Il y a plus d’évolution en populations naturelles qu’on ne pensait
Voilà qui n’est pas vraiment connu du grand public, mais la théorie de l’évolution est en fait très fortement mathématisée. Par exemple, il existe un théorème nommé « L’équation de Price » qui décrit de manière générale comment les propriétés biologiques évoluent en réponse à la sélection.
Ronald Fisher a été l’un des premiers promoteurs d’une théorie de l’évolution mathématisée (au milieu d’autres choses plus embarrassantes dont il faisait la publicité…), et il a même nommé (un peu pompeusement) une équation le « Théorème Fondamental de la Sélection Naturelle ». Ce théorème a fait l’objet de beaucoup de polémiques et d’interprétation diverses. Mon interprétation favorite (un peu simpliste, mais pas trop fausse), c’est qu’il est possible de connaître la quantité de changement au niveau génétique attendu à cause de la sélection en calculant la quantité de variance de la valeur sélective (relative) qui est transmissible à la génération suivante, que l’on nomme « variance génétique additive de la valeur sélective ».
Dit autrement, si on peut calculer cette fameuse variance additive génétique de la valeur sélective, on a accès à une estimation directe de l’ampleur de l’adaptation (dans le sens : ampleur des modifications des fréquences alléliques d’une génération sur l’autre, liées à la sélection). Ça vient du fait que cette variance est (plus ou moins) liée à la variance des fréquences alléliques des gènes sous sélection (c’est-à-dire les gènes dont les variations impactent des traits sous sélection). J’ai essayé de résumer ça dans la petite infographie ci-dessous…
Bien sûr, calculer cette variance génétique additive n’a rien de facile… Ça demande l’information sur l’apparentement entre un grand (grand !) nombre d’individus dans la population, et bien sûr aussi, une bonne mesure de la valeur sélective. Très peu d’études sont suffisamment grosses, longues et détaillées pour ça…
Un autre problème, c’est que la valeur sélective est une quantité distribuée (au sens statistique) de manière très biscornue, avec un mélange de beaucoup de zéros et quelques valeurs extrêmement fortes (quelques individus avec un bien meilleur succès que les autres). Pendant longtemps, ce fait a été joyeusement ignoré, mais Timothée Bonnet, en collaboration avec Loeske Kruuk et Michael Morrissey, ont démontré que ne pas tenir compte de cette distribution exotique peut mener à des résultats assez peu corrects…. Mince. C’était une belle opportunité pour qu’on se mette tous ensemble avec les collègues. Sous la direction de Timothée et Loeske, nous (les collègues bossant sur en populations naturelles) nous avons rassemblés nos données toutes ensembles, pour voir que cette perspective moderne sur le vieux théorème de Fisher pouvait nous dire sur l’adaptation.

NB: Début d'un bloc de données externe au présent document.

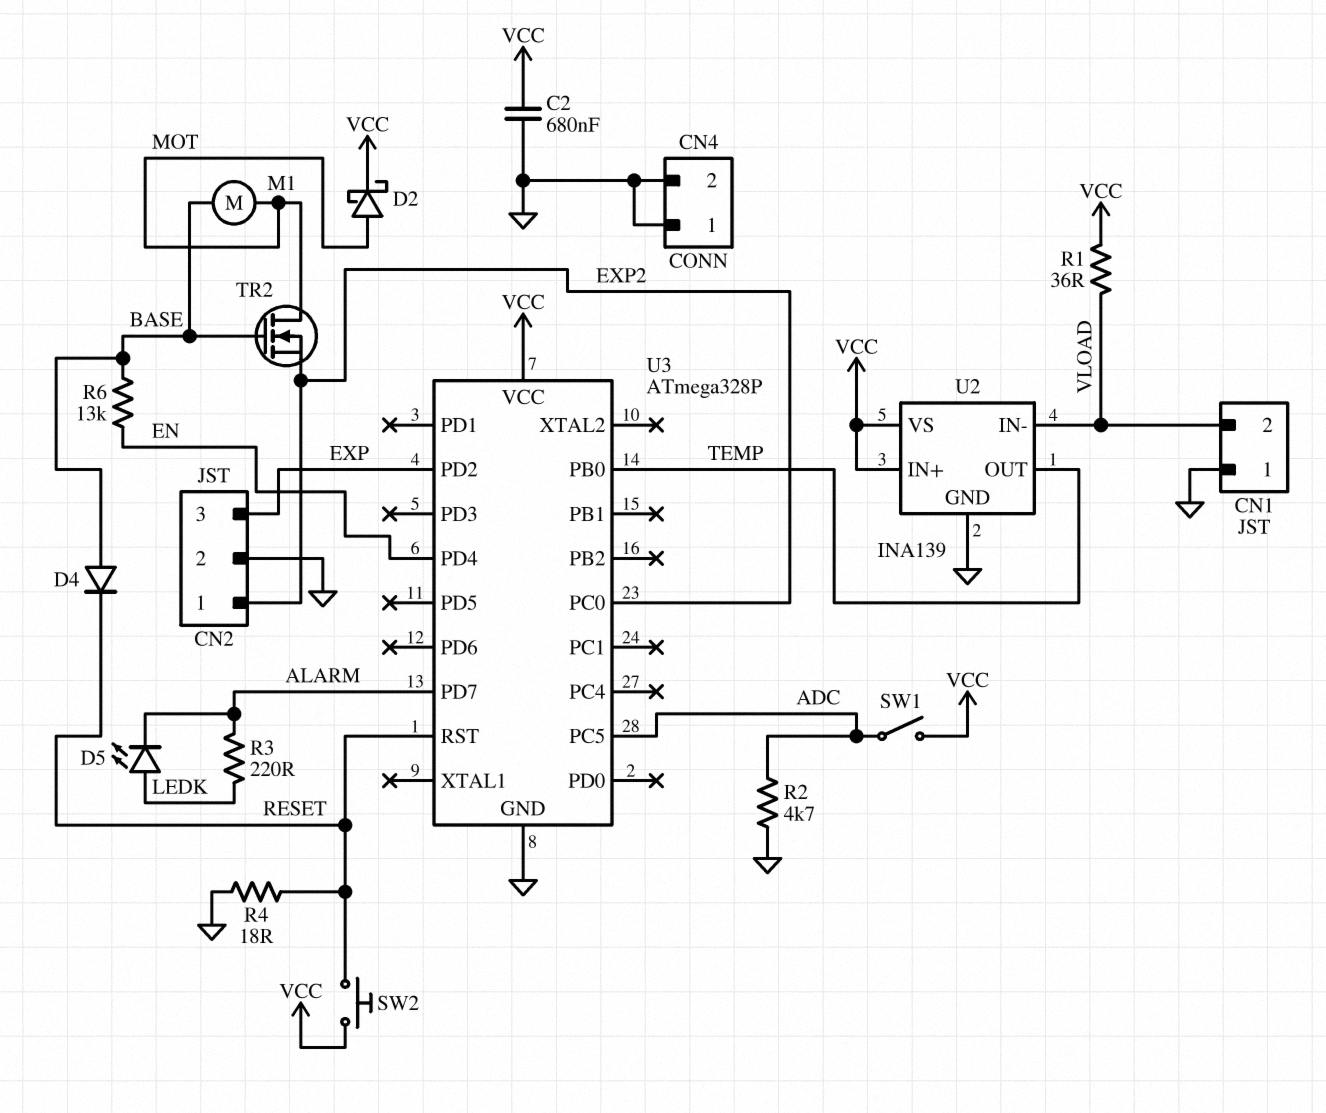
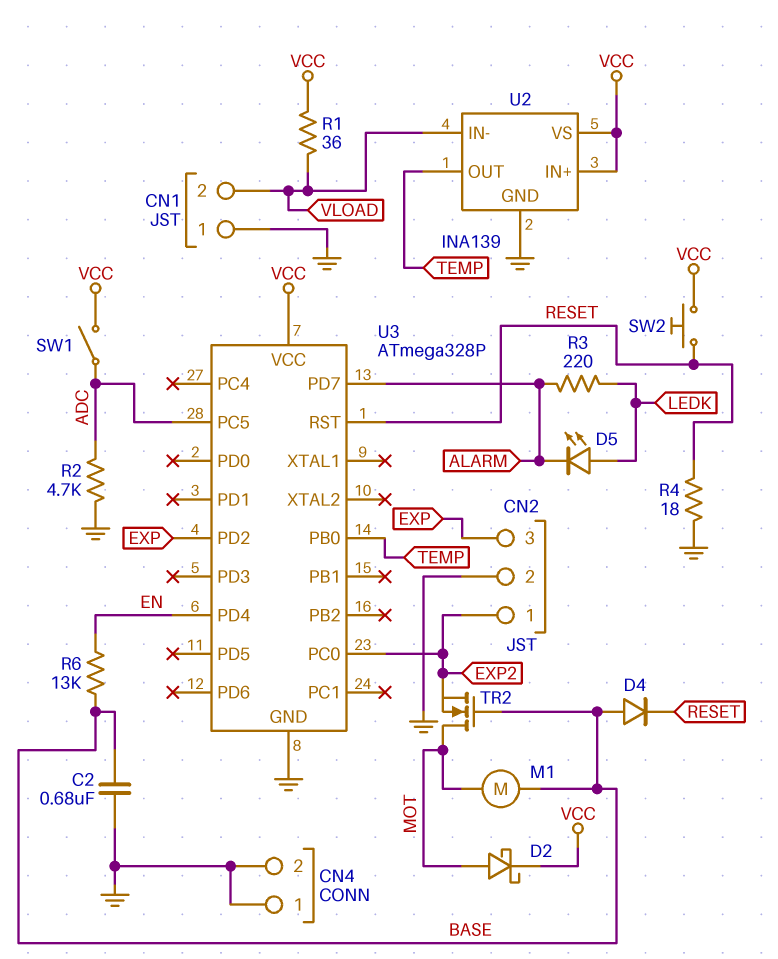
C2: 680nF (GND, VCC) -> 680nF (BASE, GND)

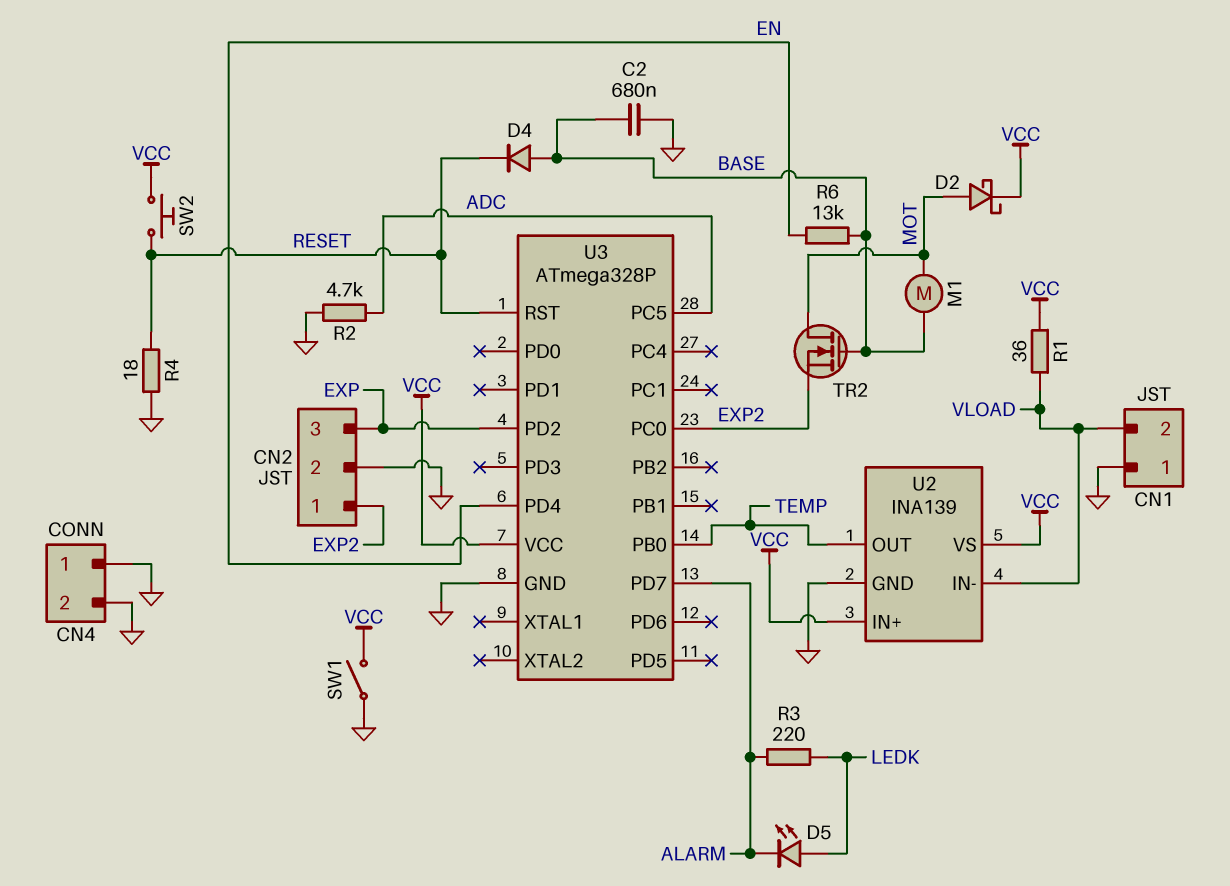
SW1: switch (ADC, VCC) -> switch (GND, VCC)

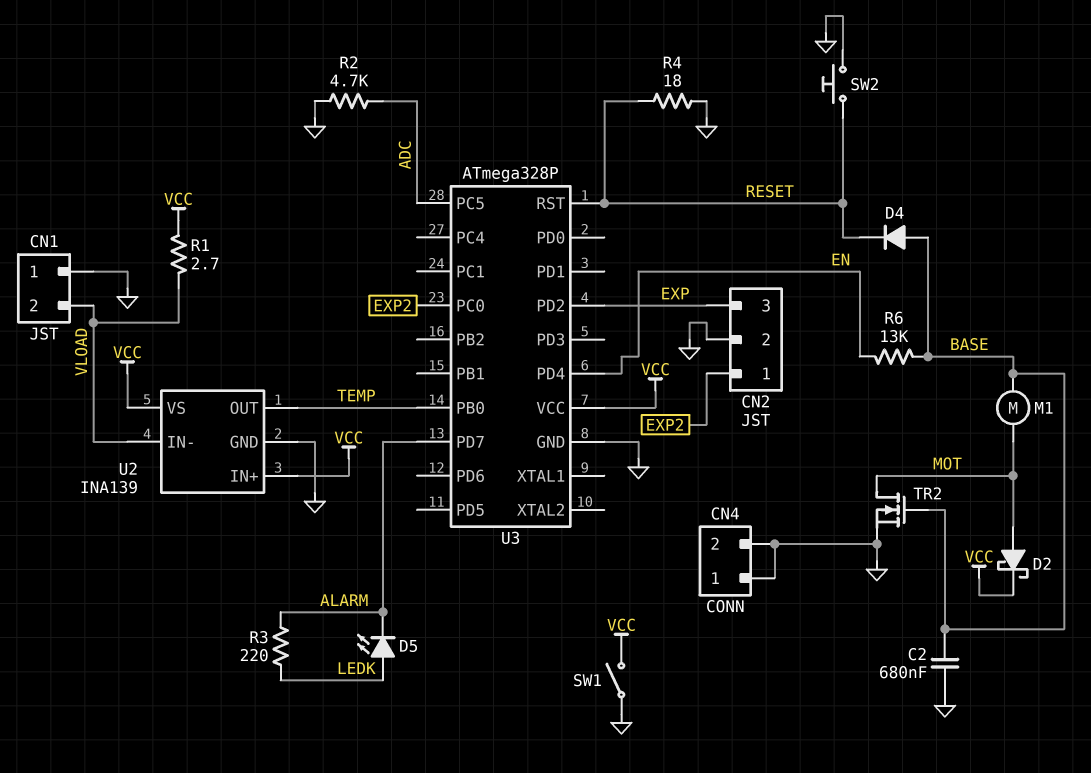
R1: 36 (VCC, VLOAD) -> 2.7 (VCC, VLOAD)
SW2: button (RESET, VCC) -> button (GND, RESET)
TR2: NMOS (G BASE, D MOT, S EXP2) -> NMOS (G BASE, D MOT, S GND)

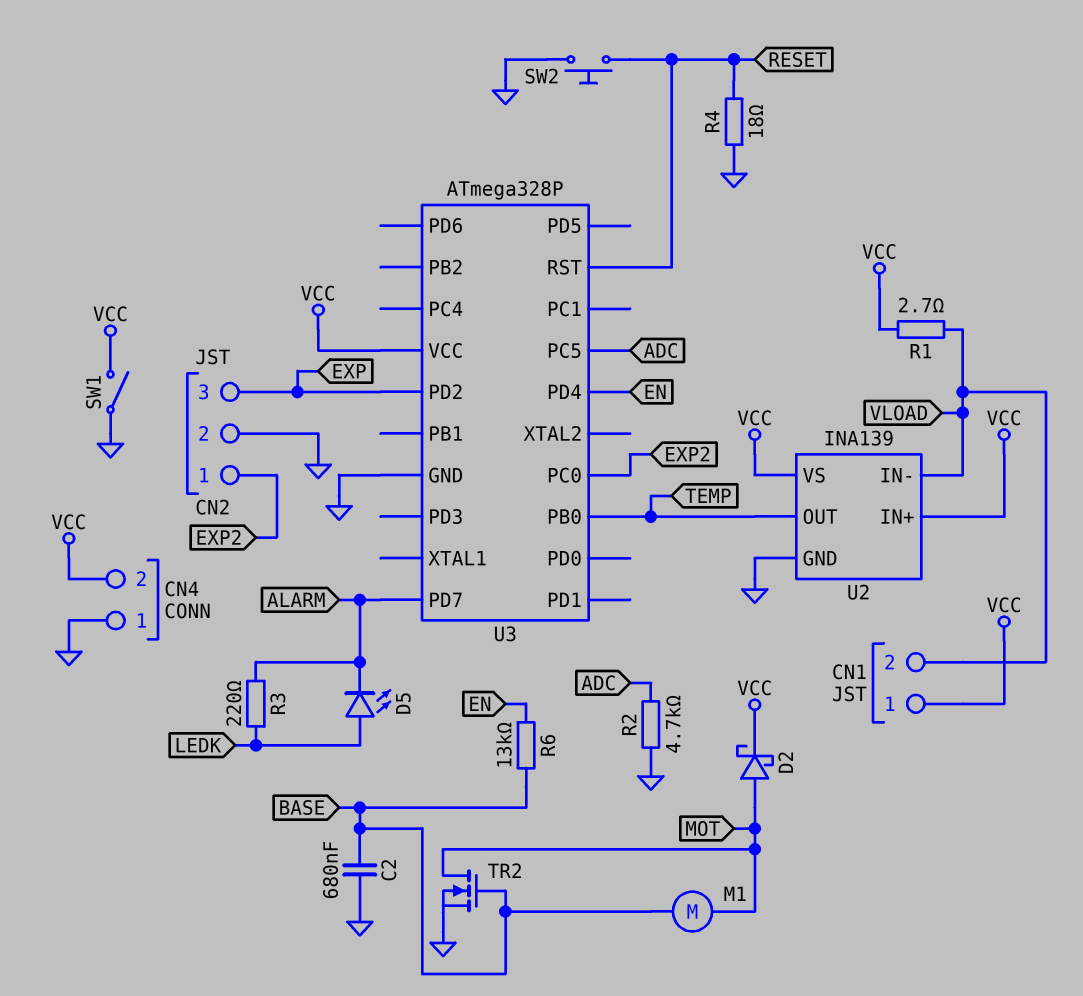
CN1 pin 1: GND -> VCC
CN4 pin 2: GND -> VCC
D4: diode (A BASE, K RESET) -> none

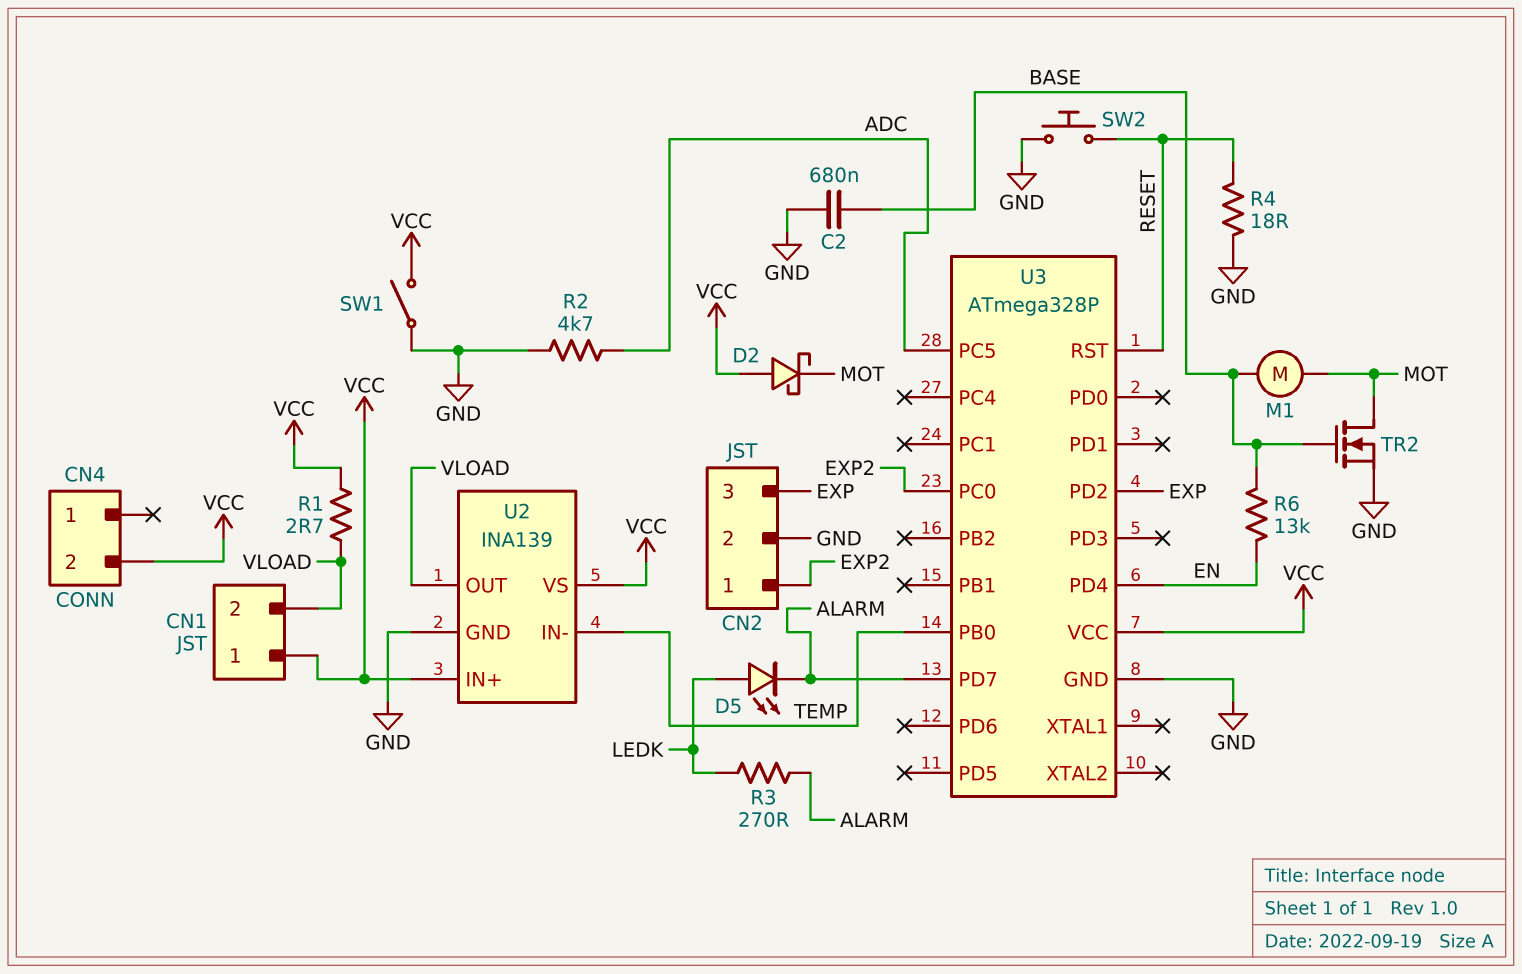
CN4 pin 1: GND -> none
D2: schottky (A MOT, K VCC) -> schottky (A VCC, K MOT)
R3: 220 (ALARM, LEDK) -> 270 (ALARM, LEDK)
U2 pin IN-: VLOAD -> TEMP
U2 pin OUT: TEMP -> VLOAD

En plus de contribuer les données hihi, avec les copains de Nouvelle Zélande, j’ai aussi partagé à Timothée mon code pour venant de mon projet comparatif à moi, pour calculer des « méta-estimateurs » sur l’ensemble des jeux de données différents. J’ai aussi aidé à l’interprétation des résultats… dans la mesure de mes moyens bien sûr !
Les résultats (que vous pouvez découvrir dans notre article publié dans Science !) étaient finalement plutôt surprenants. Il semble qu’en raison de ce petit problème statistique (au moins dans une certaine mesure) que j’ai mentionnée plus haut à propos de la distribution statistique de la valeur sélective, on aurait auparavant sous-estimé de manière assez importante l’ampleur de l’évolution adaptative qui se produit dans les populations nautrelles… par un facteur de 2 à 4 ! C’est assez stupéfiant ! Ce qui est très frustrant avec ce type d’analyse, par contre, c’est qu’on ne peut pas vraiment dire ce qui est en train de s’adapter, ni même si de l’adaptation se produit à long terme (c’est important, vous l’aurez noté, c’est en gras, c’est clair, non ?). L’adaptation « instantanée » que nous déduisons de nos estimations des variances génétiques additives pourrait très bien concerner des traits cachés (comme les traits physiologiques), ou une multitude de changements minuscules dans un vaste ensemble de traits, ou même encore des changements qui fluctuent dans un sens puis dans l’autre, et qui donc ne se traduisent jamais par une évolution mesurable des traits phénotypiques dans le temps.